### [What is needed]
All that should appear is the line containing "The real name of the Birth of ..." and the lines after it in the records below, each reproduced exactly.

### [Records for the task]
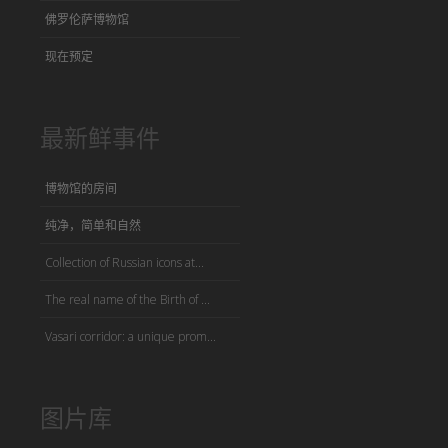
佛罗伦萨博物馆
现在预定
最新鲜事件
博物馆的房间
纯净，简单和自然
Collection of Russian icons at...
The real name of the Birth of ...
Vasari corridor: a unique prom...
图片库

### [Expected output]
The real name of the Birth of ...
Vasari corridor: a unique prom...
图片库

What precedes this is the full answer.